-------- Data for the task

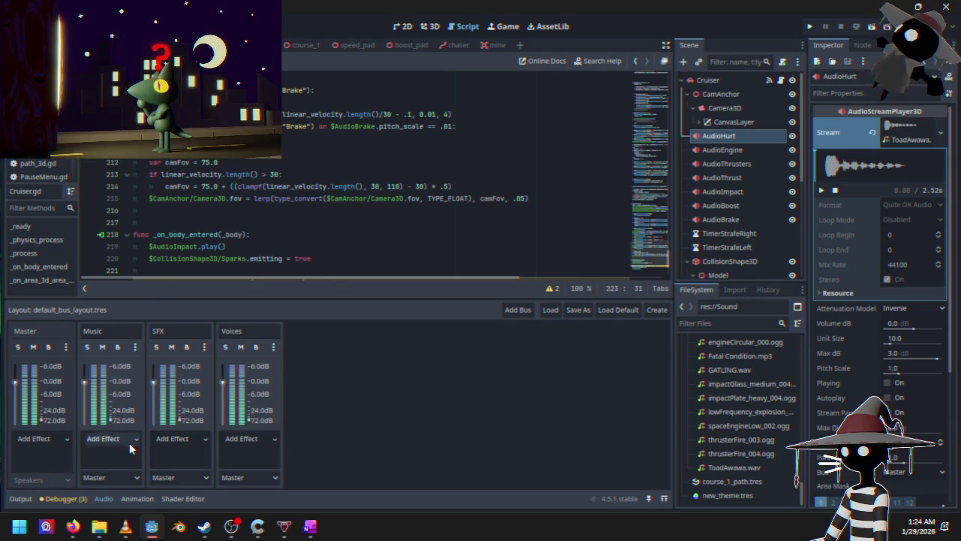
left_click(128, 441)
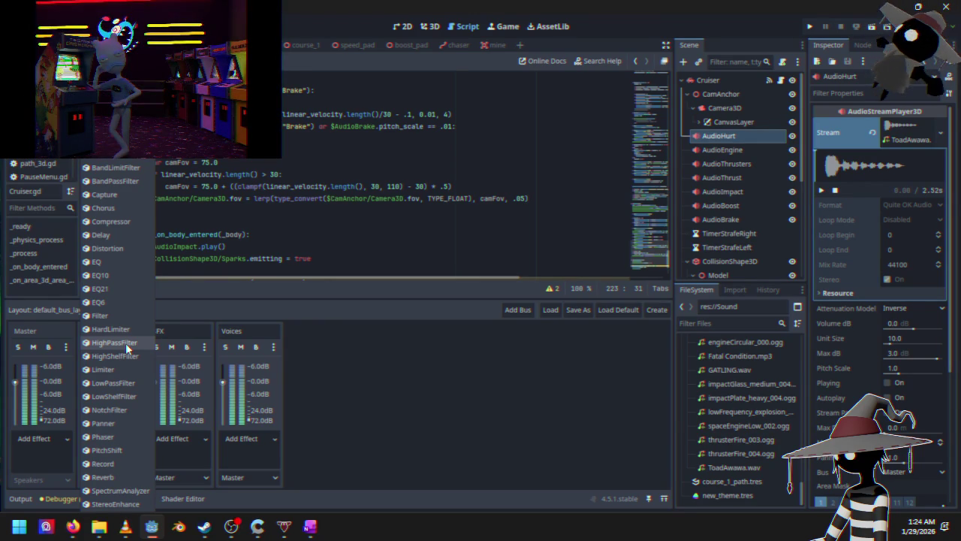
left_click(126, 343)
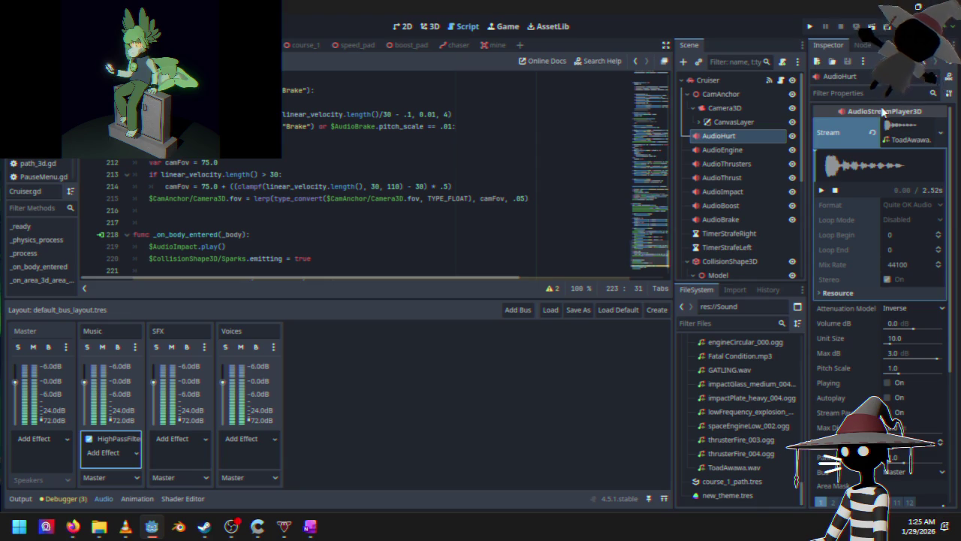
In the Road scene, turn on Autoplay for the Music node, then run the project.
scroll(733, 205, "down", 5)
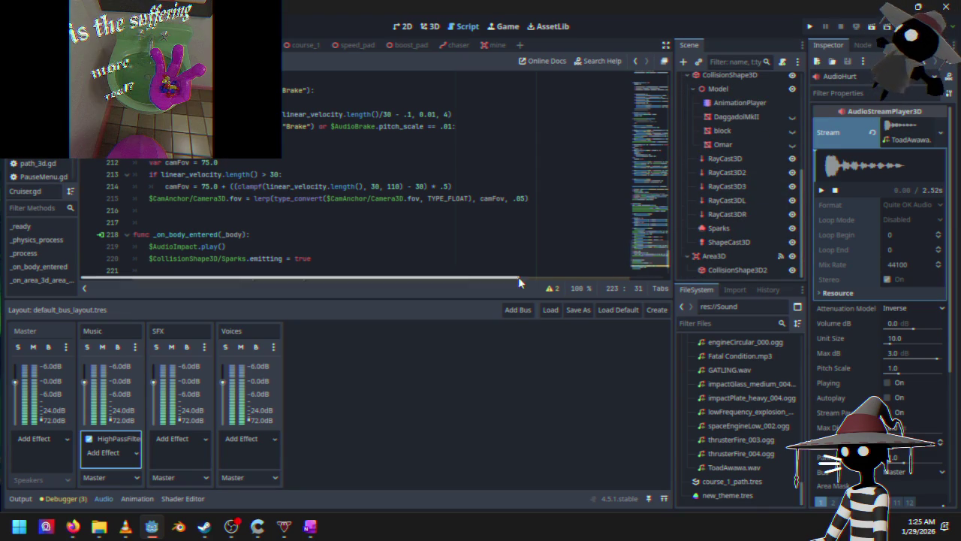
scroll(714, 212, "up", 5)
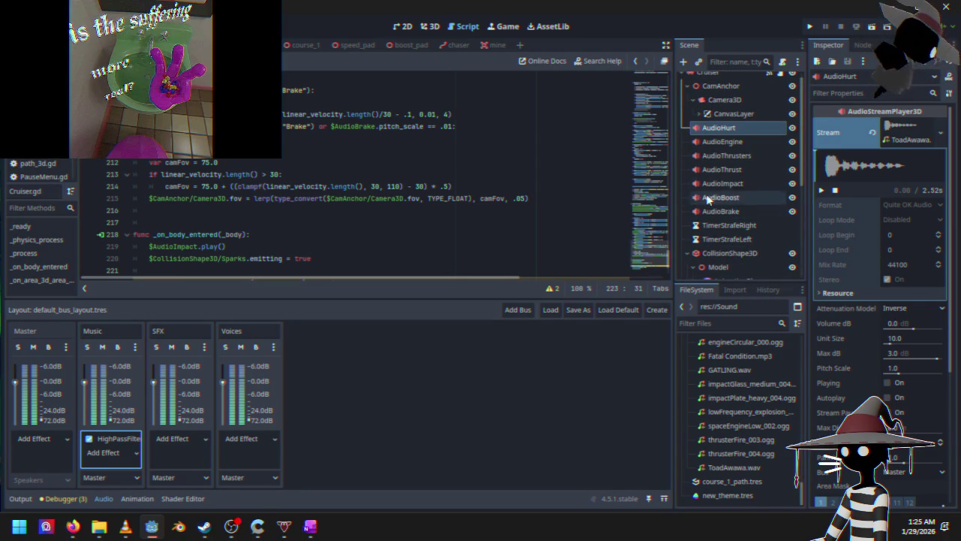
key("ctrl+Tab")
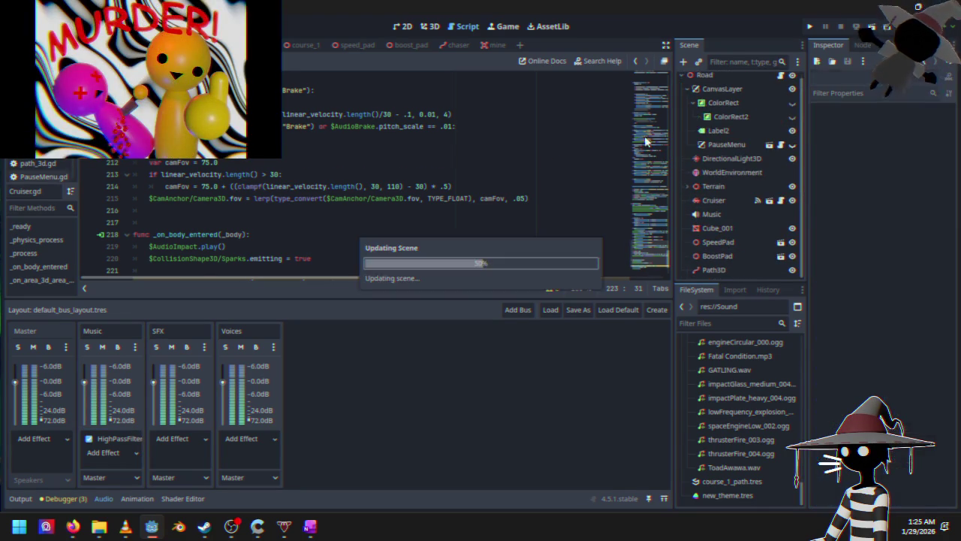
scroll(717, 214, "down", 1)
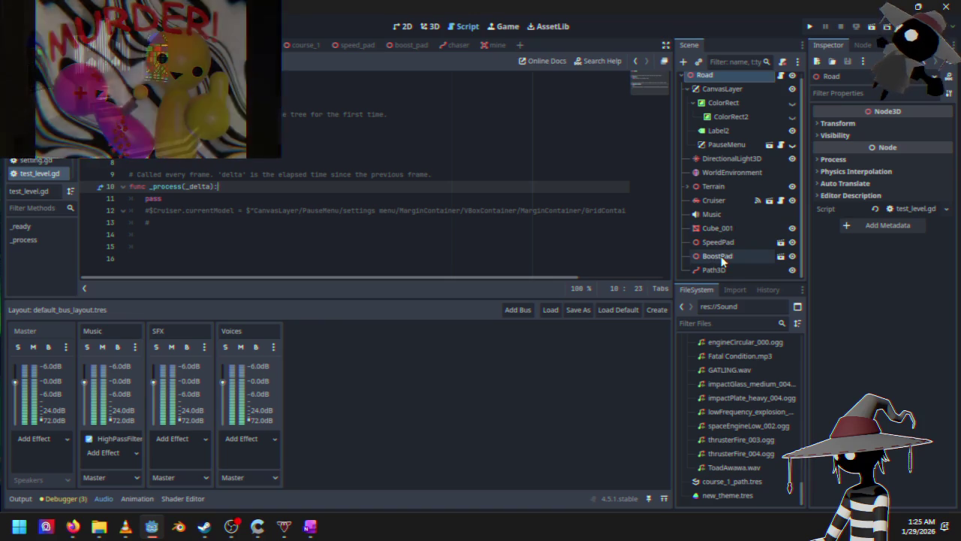
left_click(723, 215)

----------------

All lines of the records above that carry the word "down" should be listed.

■ **Answer area**
scroll(733, 205, "down", 5)
scroll(717, 214, "down", 1)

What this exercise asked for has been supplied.